取り組む課題 =
A - 漆の歴史についての文章によると、平安時代に流行した、漆を使った技術は何ですか。
B - 漆の歴史についての文章の続きを、最後の文のあとから書き進めなさい。

本文抜粋 =
"""
ウルシの木は縄文時代から栽培され、そこから取れる漆を使って縄文土器の製作が行われていました。

漆は光沢を出して土器を美しく見せたり、接着剤として土器の修復や補強に使われたりしました。

今から1万年も前から漆を使いこなしてきた日本人。ものづくり大国日本としては欠かすことのできないアイテムです。

奈良時代には仏像に漆を塗った「乾漆像」が造られます。漆の光沢によって仏の持つ後光も表現されるようになったのです。「法隆寺法華堂不空羂索観音像」や「唐招提寺鑑真像」などが有名ですね。

平安時代には漆を使った「螺鈿」「蒔絵」の技術が流行します。華やかな貴族の社会と漆の関係は深いですね。

中世以降は武士の世の中となり、一見漆が活躍する場面は少なくなったように感じますが、鎧や兜、武具、馬具、調度品などあらゆる製品に漆が利用されています。
"""
提示資料 =
"""
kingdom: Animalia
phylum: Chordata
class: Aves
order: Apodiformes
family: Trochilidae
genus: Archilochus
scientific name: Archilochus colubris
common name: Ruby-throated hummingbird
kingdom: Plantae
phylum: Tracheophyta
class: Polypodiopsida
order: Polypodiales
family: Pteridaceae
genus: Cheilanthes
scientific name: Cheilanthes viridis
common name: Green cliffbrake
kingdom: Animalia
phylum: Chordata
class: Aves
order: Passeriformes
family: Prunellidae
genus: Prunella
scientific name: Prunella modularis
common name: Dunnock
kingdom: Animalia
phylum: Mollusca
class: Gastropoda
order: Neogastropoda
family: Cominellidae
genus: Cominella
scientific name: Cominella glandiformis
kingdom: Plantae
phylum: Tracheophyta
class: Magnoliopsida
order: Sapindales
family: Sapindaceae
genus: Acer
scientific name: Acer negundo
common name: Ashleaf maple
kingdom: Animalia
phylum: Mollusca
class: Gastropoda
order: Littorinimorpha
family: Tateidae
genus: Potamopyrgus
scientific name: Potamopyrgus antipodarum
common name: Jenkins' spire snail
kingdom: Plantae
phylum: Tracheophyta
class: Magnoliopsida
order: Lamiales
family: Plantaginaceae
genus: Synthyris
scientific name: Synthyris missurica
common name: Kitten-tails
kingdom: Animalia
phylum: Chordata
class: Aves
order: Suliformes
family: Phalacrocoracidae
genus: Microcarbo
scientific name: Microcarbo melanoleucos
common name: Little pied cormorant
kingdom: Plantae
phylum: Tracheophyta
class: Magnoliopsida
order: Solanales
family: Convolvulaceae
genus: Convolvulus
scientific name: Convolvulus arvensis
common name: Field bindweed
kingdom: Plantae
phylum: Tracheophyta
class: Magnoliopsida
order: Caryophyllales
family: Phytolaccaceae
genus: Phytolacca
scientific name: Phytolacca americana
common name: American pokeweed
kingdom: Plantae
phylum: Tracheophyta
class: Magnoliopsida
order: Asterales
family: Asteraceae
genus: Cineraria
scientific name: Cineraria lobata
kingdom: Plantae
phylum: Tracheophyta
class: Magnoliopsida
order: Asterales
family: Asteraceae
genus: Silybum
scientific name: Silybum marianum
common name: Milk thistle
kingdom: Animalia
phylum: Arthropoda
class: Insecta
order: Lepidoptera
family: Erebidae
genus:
"""
課題の解答 =
A - 「螺鈿」と「蒔絵」です。

B -
またこの頃には、「輪島塗」をはじめとする「漆器」が、各地の特産品として広まっていきます。種類も、箸やお椀、お盆や箱など多岐にわたりました。

近世には、これらの漆器が海外にも伝わり、「ジャポニズム」として流行します。フランスのマリーアントワネットも日本の漆器を愛した一人だそうです。

江戸時代には、本阿弥光悦の「舟橋蒔絵硯箱」や尾形光琳の「八橋蒔絵硯箱」が作られ、現在国宝になっています。

繊細で美しい日本の漆器は、世界で高い評価を受け、「漆器=japan」と呼ばれるようになりました(英語の辞書でぜひ”japan”を引いてみてください)。日本のものづくりやメンテナンスにおいて、美しさと丈夫さを与える「漆」は特別な存在だったと言えるでしょう。(今はjapanだけでは「漆器」とわからないのでjapan ware、lacquer ware と英訳するのが一般的らしいです)

なんだか、美しい漆器を買いに行きたくなってきました。日本文化を感じながら来週の週末に行ってみようかな。